There were 689 households, out of which 27.7% had children under the age of 18 living with them, 57.9% were married couples living together, 10.7% had a female householder with no husband present, and 28.7% were non-families. 25.5% of all households were made up of individuals, and 10.9% had someone living alone who was 65 years of age or older. The average household size was 2.27 and the average family size was 2.71.

In the CDP, the population was spread out, with 19.3% under the age of 18, 8.0% from 18 to 24, 28.7% from 25 to 44, 27.3% from 45 to 64, and 16.7% who were 65 years of age or older. The median age was 41 years. For every 100 females, there were 90.0 males. For every 100 females age 18 and over, there were 88.5 males.
_ _ _ _ _
TASK SET =>
1. What was the median age in the CDP, according to the demographics passage?
2. Extend the CDP demographics passage, beginning after its final sentence.

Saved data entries
_ _ _ _ _
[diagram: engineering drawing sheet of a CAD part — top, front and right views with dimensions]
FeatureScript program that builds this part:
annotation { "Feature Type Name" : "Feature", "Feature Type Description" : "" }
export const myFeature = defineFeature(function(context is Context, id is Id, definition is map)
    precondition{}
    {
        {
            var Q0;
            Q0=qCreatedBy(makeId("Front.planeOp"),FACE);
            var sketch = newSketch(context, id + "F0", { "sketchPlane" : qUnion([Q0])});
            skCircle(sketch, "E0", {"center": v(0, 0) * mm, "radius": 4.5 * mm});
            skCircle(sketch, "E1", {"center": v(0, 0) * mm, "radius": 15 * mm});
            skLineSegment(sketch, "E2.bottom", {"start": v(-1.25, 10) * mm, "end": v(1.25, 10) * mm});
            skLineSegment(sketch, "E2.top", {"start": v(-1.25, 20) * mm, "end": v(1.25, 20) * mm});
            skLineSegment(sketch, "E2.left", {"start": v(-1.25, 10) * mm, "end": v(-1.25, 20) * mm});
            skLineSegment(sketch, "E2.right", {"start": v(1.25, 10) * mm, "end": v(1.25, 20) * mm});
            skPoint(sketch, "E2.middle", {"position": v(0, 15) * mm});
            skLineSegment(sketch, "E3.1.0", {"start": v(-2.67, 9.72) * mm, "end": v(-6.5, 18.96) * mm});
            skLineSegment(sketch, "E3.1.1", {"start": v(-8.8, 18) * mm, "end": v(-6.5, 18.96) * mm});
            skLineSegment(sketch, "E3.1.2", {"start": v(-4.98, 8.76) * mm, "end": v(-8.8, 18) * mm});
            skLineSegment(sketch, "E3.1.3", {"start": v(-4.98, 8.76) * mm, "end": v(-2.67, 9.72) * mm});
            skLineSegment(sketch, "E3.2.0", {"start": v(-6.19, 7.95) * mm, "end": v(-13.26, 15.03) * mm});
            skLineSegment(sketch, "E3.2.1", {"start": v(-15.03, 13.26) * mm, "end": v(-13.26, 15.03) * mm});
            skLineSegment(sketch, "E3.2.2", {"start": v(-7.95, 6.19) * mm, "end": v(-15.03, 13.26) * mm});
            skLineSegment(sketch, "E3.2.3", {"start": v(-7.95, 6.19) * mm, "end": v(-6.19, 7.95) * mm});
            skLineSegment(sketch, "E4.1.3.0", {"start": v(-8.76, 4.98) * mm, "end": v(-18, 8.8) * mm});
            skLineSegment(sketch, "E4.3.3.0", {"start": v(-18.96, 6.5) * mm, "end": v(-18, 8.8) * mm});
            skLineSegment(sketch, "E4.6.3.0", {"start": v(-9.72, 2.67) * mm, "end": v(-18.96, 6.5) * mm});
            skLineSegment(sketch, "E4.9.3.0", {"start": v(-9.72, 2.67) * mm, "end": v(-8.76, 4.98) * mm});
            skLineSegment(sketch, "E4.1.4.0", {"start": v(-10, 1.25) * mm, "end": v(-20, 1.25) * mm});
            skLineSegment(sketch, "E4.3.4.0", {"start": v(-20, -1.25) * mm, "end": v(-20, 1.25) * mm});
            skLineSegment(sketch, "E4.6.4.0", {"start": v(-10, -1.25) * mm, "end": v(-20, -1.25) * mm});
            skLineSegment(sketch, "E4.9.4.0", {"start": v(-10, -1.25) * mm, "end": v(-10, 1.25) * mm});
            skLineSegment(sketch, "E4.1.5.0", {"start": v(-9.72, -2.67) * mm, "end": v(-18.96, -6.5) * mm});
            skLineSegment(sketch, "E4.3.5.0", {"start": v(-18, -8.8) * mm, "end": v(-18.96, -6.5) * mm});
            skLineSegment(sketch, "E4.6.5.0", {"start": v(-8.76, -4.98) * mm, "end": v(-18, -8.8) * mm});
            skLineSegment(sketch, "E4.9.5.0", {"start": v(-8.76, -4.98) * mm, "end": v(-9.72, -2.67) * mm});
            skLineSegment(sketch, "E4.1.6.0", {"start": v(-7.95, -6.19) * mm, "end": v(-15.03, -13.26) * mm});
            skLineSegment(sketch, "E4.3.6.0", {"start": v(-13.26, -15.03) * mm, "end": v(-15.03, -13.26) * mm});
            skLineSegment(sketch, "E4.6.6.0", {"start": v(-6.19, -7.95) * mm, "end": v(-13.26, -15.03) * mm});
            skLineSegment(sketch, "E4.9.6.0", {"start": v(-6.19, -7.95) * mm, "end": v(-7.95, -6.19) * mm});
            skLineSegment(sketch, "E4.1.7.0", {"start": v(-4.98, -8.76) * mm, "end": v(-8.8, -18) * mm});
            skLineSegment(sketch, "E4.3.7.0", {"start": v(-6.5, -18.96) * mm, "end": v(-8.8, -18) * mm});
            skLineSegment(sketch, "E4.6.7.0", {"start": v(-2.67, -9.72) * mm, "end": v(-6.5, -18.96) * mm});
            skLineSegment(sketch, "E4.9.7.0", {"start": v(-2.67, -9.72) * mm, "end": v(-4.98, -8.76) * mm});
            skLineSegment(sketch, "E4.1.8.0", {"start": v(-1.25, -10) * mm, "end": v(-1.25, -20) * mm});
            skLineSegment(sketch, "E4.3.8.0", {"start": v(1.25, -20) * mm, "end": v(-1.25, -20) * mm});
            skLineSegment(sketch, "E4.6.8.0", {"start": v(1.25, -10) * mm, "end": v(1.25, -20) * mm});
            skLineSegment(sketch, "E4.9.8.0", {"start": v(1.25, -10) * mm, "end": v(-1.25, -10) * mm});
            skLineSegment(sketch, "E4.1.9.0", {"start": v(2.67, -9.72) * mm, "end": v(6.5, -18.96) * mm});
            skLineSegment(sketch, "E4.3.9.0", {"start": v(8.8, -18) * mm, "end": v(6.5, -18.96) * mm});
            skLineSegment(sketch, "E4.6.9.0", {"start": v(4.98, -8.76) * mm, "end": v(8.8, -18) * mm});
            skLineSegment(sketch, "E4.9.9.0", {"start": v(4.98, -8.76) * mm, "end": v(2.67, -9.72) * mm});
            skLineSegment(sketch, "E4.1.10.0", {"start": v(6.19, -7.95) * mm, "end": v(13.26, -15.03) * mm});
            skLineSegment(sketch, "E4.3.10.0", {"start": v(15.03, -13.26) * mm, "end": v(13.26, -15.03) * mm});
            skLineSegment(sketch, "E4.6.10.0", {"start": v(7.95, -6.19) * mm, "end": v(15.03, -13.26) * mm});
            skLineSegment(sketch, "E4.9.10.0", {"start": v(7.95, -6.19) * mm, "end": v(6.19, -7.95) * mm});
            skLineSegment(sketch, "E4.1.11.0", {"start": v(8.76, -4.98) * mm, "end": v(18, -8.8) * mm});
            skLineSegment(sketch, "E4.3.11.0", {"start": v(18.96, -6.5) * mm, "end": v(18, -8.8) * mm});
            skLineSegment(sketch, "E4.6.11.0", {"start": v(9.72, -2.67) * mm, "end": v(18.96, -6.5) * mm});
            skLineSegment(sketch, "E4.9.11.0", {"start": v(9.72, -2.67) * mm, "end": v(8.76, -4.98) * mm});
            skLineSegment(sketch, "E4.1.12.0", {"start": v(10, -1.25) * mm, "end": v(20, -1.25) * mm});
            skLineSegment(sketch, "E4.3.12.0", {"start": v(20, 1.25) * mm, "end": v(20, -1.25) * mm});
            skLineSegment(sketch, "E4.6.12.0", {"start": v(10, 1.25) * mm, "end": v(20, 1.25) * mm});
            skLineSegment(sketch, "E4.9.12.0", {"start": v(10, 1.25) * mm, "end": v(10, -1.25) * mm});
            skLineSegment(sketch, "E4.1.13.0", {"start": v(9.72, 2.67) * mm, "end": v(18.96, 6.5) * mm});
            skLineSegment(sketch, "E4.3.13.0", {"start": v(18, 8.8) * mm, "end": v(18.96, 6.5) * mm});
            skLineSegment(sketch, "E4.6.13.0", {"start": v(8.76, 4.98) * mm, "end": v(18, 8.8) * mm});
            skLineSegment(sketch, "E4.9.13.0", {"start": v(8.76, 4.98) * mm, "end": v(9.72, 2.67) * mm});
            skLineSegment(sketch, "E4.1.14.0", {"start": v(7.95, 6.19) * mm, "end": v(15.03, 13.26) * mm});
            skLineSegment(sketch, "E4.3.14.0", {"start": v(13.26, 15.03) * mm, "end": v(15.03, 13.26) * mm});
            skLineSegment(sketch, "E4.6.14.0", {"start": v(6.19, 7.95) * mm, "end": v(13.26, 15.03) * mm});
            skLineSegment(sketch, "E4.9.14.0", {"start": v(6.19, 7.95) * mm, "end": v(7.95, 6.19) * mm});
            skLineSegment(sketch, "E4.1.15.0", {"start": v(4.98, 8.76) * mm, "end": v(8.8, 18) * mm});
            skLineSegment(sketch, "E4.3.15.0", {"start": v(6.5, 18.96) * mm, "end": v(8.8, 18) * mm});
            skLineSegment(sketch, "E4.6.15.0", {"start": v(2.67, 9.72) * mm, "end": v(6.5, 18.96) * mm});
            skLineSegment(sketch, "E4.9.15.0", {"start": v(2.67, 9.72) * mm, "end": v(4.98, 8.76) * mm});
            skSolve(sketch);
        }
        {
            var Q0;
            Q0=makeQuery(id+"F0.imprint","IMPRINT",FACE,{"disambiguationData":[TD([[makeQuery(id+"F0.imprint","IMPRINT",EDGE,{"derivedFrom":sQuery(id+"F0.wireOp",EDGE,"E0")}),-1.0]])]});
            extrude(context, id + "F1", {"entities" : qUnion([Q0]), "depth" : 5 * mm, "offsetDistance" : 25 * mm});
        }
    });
_ _ _ _ _
ACTIVITY ANSWERS =>
1. 41 years.

2.
The median income for a household in the CDP was $30,968, and the median income for a family was $37,981. Males had a median income of $25,000 versus $20,668 for females. The per capita income for the CDP was $15,590. About 5.6% of families and 8.7% of the population were below the poverty line, including 9.7% of those under age 18 and 8.5% of those age 65 or over.

Historical population
| Census | Pop. | Note | %± |
| 2020 | 1,803 |  | — |
U.S. Decennial Census

==Education==
Schools in Hunter/Stoney Creek are operated by Carter County Schools:

- Hunter Elementary – Grades PK–8
- Unaka Elementary – Grades PK–8
- Unaka High - Grades 9–12

The Elizabethton campus of Northeast State Community College is located near Hunter.

==Connection with U.S. Interstate Highway System==
   Interstate 26 Exit 24 at Johnson City then east on

    Tennessee State Route 67 to Elizabethton, then left on

     Tennessee State Route 67 /US 19E then right on

  Tennessee State Route 91 Stoney Creek Exit to Hunter.